The other guides build files from a chat. This one is different: Claude now works inside Excel and PowerPoint, editing real cells and slides in the document you already have open. Here's what changed, how to use it, and which tool to reach for when.
The distinction is the whole story.
Everywhere else in this guide, Claude generates a deliverable: you ask for a Word doc, a dashboard, a deck, and Claude builds one from scratch and hands it back. Useful, but it starts from blank.
The Office add-ins do something the file-generation skills can't: they operate inside a workbook or deck you already have. Claude reads real formulas (not flattened text), traces dependencies across 40 tabs, edits cells directly, and shows you every change. It treats a slide deck as a sequence with a story, not a pile of text boxes. The reason AI was bad at Excel for years wasn't intelligence, it was context. Operating inside the application is the fix.
Claude lives in Microsoft Excel and PowerPoint through Anthropic's official add-ins, a sidebar, not a separate chat window.
Ctrl + Option + C · Windows: Ctrl + Alt + CRequires a Claude Pro subscription ($20/month), the same plan that unlocks Cowork. Confirm the live install steps in Anthropic's docs, since menus shift.
Four jobs the Excel agent does well. Click a cell, then ask.
"Explain this formula in plain English." "Trace this cell to its source inputs." "Why is this #REF?" "Find every broken formula in the workbook." Claude follows the logic across the whole file, not just the cell you clicked.

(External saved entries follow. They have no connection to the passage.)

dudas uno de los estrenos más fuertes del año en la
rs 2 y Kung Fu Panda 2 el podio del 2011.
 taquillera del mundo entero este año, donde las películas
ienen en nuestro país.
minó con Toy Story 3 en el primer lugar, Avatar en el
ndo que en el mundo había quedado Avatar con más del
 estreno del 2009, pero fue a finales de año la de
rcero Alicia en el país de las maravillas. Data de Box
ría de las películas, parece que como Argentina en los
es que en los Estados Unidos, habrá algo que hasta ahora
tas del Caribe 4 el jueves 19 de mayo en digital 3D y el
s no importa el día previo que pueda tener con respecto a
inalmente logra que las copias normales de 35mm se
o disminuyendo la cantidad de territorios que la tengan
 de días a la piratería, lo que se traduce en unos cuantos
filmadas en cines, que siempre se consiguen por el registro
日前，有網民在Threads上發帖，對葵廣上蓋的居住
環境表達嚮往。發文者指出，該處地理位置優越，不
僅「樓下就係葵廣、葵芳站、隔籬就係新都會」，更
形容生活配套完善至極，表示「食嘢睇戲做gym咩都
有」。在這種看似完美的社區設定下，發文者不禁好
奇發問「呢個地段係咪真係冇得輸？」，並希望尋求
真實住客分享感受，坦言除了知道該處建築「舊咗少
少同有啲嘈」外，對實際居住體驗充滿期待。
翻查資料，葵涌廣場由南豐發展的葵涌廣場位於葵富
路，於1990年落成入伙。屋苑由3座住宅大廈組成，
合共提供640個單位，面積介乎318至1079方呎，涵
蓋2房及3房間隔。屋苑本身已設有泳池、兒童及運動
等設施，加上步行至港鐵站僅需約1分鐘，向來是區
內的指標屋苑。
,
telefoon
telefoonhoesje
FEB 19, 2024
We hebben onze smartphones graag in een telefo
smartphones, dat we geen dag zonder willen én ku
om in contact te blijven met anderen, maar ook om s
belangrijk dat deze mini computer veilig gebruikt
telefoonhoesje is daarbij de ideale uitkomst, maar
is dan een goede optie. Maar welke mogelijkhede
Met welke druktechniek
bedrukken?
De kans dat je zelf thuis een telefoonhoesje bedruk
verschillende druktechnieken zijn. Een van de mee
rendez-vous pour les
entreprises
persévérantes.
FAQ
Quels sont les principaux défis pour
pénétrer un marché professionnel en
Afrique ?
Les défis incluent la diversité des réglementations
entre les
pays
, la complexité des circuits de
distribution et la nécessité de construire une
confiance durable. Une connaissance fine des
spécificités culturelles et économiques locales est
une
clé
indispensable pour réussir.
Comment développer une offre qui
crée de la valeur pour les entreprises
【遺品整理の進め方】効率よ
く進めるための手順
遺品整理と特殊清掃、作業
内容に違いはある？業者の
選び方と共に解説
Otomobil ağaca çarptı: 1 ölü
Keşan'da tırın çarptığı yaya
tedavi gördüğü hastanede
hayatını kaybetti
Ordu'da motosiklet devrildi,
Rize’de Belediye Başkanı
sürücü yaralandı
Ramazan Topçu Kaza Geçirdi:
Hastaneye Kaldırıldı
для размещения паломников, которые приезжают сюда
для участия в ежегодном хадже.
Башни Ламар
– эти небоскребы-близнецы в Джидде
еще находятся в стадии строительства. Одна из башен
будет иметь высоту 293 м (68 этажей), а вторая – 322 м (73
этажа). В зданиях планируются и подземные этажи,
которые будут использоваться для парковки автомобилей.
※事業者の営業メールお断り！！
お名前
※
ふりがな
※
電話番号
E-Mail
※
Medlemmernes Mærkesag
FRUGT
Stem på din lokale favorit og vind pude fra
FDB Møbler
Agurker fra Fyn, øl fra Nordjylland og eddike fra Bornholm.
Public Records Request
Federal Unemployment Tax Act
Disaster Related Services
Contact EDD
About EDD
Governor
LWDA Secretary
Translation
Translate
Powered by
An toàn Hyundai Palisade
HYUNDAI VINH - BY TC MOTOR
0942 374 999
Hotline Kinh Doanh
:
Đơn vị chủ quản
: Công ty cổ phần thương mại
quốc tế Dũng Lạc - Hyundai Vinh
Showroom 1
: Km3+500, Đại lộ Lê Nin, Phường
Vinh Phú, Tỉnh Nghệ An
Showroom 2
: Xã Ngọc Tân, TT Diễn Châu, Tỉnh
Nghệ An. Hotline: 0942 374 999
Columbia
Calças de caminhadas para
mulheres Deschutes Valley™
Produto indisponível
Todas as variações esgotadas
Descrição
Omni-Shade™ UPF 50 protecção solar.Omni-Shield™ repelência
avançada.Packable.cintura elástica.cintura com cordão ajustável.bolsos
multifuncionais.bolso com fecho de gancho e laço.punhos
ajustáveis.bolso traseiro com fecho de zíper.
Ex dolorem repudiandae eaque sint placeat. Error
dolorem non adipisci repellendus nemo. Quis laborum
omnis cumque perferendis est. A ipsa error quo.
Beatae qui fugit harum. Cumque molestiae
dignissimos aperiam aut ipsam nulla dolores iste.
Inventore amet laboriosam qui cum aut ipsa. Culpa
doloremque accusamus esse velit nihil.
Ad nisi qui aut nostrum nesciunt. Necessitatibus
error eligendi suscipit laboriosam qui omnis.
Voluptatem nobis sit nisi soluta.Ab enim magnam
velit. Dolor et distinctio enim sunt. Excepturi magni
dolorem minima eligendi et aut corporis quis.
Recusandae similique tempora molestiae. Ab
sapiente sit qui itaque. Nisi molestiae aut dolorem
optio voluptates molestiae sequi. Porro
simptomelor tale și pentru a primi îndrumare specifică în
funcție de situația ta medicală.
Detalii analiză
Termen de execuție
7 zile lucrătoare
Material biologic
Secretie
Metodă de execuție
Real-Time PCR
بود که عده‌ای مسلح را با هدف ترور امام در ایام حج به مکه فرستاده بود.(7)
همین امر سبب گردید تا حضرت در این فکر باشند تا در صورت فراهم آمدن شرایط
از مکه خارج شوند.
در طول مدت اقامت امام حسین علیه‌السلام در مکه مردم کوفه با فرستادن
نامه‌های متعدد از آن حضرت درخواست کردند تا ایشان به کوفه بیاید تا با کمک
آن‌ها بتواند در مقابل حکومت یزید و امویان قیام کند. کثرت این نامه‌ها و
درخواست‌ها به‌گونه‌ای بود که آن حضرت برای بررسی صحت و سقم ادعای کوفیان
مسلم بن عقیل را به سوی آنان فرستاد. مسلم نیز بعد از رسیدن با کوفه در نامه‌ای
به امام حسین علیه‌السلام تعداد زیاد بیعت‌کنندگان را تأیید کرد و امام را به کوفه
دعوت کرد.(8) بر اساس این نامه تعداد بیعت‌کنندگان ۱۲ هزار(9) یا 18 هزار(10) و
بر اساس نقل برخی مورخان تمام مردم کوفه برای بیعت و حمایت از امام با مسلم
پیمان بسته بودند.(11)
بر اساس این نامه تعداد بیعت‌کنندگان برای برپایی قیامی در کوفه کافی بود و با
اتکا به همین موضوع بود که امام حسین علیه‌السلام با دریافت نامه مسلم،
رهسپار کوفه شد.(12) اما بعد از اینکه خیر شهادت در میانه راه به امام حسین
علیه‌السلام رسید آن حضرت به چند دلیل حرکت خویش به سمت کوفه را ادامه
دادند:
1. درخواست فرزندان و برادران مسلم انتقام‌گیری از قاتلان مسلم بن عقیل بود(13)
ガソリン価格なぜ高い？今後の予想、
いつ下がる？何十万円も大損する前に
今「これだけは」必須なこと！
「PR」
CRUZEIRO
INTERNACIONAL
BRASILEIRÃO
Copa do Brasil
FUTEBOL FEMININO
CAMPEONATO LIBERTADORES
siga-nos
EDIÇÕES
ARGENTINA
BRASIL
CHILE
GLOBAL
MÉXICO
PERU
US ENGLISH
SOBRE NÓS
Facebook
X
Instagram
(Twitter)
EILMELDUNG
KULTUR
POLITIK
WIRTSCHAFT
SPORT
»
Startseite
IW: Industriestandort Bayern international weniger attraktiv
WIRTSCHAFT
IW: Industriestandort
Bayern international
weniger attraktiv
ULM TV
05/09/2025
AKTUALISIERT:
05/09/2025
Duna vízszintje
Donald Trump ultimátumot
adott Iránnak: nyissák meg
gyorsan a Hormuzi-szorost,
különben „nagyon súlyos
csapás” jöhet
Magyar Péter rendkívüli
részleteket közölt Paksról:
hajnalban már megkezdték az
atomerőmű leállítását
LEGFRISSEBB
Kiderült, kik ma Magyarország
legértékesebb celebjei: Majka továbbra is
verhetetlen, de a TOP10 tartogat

"Convert all dates to YYYY-MM-DD." "Remove duplicates, keep most recent." "Strip Inc/LLC/Ltd from company names." "Split address into street/city/state/zip." It edits in place and highlights every touched cell so you can audit it.
"What changed this year vs last?" "Which customers drive growth?" "Where are we missing budget?" "Categorize these transactions." You get the insight first; ask for the formulas or pivot only if you want them.
Forecasts, SaaS metrics, scenario and sensitivity tables, IRR/exit models, from scratch, inside the sheet. Not flawless, but it kills the blank-sheet phase. Treat the output as a first draft to pressure-test.
Most AI deck tools treat slides as a text problem: generate bullets, export, clean up by hand. The Office agent reasons about why the deck exists and what story the data tells, then builds real slides in your template. The trick is to make it think before it designs. Run these five prompts in order.
PDFs are the end state of work, invoices, receipts, reports, statements, and generating them used to mean templates, converters, or manual formatting. Now you describe the document and Claude builds the layout, tables, totals, and structure, then returns a finished PDF.
"One-page invoice PDF with line items and totals." "Turn this summary into a formatted report PDF." "Receipt with tax and a final total."
"Pull this PDF table into Excel." The round-trip, data out of a PDF, into a model, back into a clean document, is the part that used to need three tools.
This is the part nobody maps. Claude can touch a spreadsheet or a deck four different ways, and reaching for the wrong one wastes time. Use this:
| You want to… | Use | Why this one |
|---|---|---|
| Edit a live workbook/model that already exists | Claude in Excel (add-in) | Only this edits real cells and traces dependencies in your open file. |
| Generate a fresh, formatted workbook from data or a brief | Cowork xlsx skill | Builds a new .xlsx from scratch with formulas and styling; no Office add-in needed. |
| Edit/restyle an existing deck slide-by-slide | Claude in PowerPoint (add-in) | Works inside your template; keeps layouts and master styles intact. |
| Build a new deck from data with a narrative | Cowork pptx skill or the exec-deck skill | Generates a full .pptx from a spreadsheet; the skill bakes in the blueprint→polish method. |
| A shareable, interactive view of a dataset | CSV → HTML dashboard (Workflow 5) | One self-contained HTML file with filters and charts, opens in any browser. |
| A designed, on-brand deck or page | Claude Design (Step 06) | Image-led visual polish and working code, when look-and-feel is the point. |
| A finished invoice/report/receipt to send | PDF agent or the invoice-pdf skill | Layout, totals, and structure handled; returns a shareable PDF. |
If you run the same Office workflow more than twice, stop re-prompting it. Wrap the method in a skill so one sentence triggers it and your preferences stay baked in. Three to build first:
Encodes the five-step blueprint→polish method on top of the pptx skill. "Build an exec deck from this data" → board-ready first draft.
Forecast / SaaS metrics / scenario / sensitivity / IRR on top of xlsx, with every assumption labeled and cited, and a review checklist.
Structured invoices, receipts, and report PDFs on top of the pdf skill, consistent layout and totals every time.